Parkinson’s disease (PD) is a progressive neurological disease second only to Alzheimer’s as a thief of brain cells and quality of life.
Although everyone’s PD journey is different in terms of the appearance and intensity of symptoms, and how quickly the disease progresses, the central feature of PD is that brain cells responsible for producing the neurotransmitter dopamine begin to die off. The resulting dopamine deficiency produces PD’s characteristic symptoms, including tremors, rigidity, posture and balance problems, slowed movement and difficulty initiating movement, and non-motor symptoms such as depression, anxiety, fatigue, insomnia and other sleep disorders, cognitive impairment and dementia.

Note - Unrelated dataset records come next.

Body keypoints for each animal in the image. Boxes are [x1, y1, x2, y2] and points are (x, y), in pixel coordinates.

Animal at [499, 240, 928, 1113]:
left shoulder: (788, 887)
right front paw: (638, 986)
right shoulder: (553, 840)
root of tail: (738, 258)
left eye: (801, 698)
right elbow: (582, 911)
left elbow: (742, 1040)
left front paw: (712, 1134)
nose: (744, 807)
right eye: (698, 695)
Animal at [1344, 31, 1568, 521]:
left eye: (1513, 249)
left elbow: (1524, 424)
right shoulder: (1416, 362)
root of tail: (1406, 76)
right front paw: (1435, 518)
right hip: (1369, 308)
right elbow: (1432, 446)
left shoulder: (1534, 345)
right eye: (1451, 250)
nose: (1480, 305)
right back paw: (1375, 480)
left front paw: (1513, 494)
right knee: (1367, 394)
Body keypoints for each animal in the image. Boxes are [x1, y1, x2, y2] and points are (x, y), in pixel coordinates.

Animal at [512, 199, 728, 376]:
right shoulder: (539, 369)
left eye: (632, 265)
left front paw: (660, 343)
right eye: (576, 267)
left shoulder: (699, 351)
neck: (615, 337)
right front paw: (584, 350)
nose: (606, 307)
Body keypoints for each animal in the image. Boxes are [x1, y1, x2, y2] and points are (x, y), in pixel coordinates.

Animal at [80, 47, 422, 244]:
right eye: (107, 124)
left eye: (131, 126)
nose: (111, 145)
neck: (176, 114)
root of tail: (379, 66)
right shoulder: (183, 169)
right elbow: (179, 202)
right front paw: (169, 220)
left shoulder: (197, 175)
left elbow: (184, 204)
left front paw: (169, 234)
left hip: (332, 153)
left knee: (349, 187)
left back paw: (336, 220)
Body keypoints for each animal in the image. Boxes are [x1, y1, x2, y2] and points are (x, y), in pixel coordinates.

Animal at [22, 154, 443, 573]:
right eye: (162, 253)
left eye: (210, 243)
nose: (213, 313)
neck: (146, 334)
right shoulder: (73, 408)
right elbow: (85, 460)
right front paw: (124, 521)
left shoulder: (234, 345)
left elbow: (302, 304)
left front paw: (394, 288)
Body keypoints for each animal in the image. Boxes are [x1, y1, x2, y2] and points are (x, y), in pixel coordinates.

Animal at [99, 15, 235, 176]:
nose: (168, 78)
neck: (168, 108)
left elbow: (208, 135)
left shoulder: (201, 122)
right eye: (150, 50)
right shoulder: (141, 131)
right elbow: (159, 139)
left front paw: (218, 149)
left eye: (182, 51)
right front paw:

Allopathic medicine manages PD motor symptoms by replacing or boosting dopamine production. Most PD patients will need these drugs because by the time PD can be diagnosed, 60-80% of dopamine-producing brain cells are already gone. There is also a surgery called Deep Brain Stimulation that has been very helpful in controlling tremors and other motor symptoms.
But neither drugs nor surgery stop the inexorable destruction of dopamine-producing brain cells leading ultimately to dementia and complete disability.
To address both symptom control and the preservation of dopamine-producing brain cells, Frank C. Church, M.D., at the University of North Carolina School of Medicine, recommends an “integrated approach” in dealing with PD.
Church’s treatment plan has five arms. Drugs and Surgery are two arms. Rehabilitation is a third. This involves physical therapy and often voice therapy (in PD the voice often becomes soft and hard to hear).
The fourth arm, which he calls “Restorative,” starts getting into protecting and preserving brain cells. The central therapy in this arm is exercise.
Exercise has been well-studied for its effect on PD, and studies show that while moderate exercise improves quality of life in people with PD (PwP), strenuous aerobic exercise likely has a neuroprotective effect on dopamine-producing brain cells. Strenuous exercise has antioxidant and anti-inflammatory effects both in the brain and systemically, and it has been shown to inhibit the accumulation of a harmful protein in the brain characteristic of PD called alpha-synuclein.
Practicing stress-reduction techniques, although not as well-researched, appears to be neuroprotective as well.
The last arm of Dr. Church’s treatment plan is “Maintenance” of dopamine-producing brain cells by reducing damaging neuroinflammation (brain cell inflammation). This is done with antioxidant and anti-inflammatory supplements that protect brain cells and the “energy factories” that exist inside each brain cell called the mitochondria.
Dr. Church recommends and provides study citations documenting the effectiveness of the following supplements in PD: vitamin D3, magnesium l-threonate (a form of magnesium that can cross the blood-brain-barrier and enter the brain), vitamin B1 (thiamine), taurine, curcumin, alpha-lipoic acid, acetyl-l-carnitine, n-acetyl-cysteine, trans-resveratrol, and melatonin.
Our blog readers will recognize these familiar nutrients as working best within a healthy, anti-inflammatory lifestyle. We also advise protecting your precious brain cells from neurotoxins, found especially in processed foods and pesticides.
Although many PwP and their doctors will rely solely on Dr. Church’s first three arms, it is important to remember that drugs and surgery lose their effectiveness over time as the disease progresses and more dopamine-producing brain cells die. Although most PwP will need to use some form of dopamine replacement or enhancement medication to control symptoms, those who include arms four and five will need less medication and may be able to prevent losing more brain cells and stabilize their disease at a point where it is still quite manageable.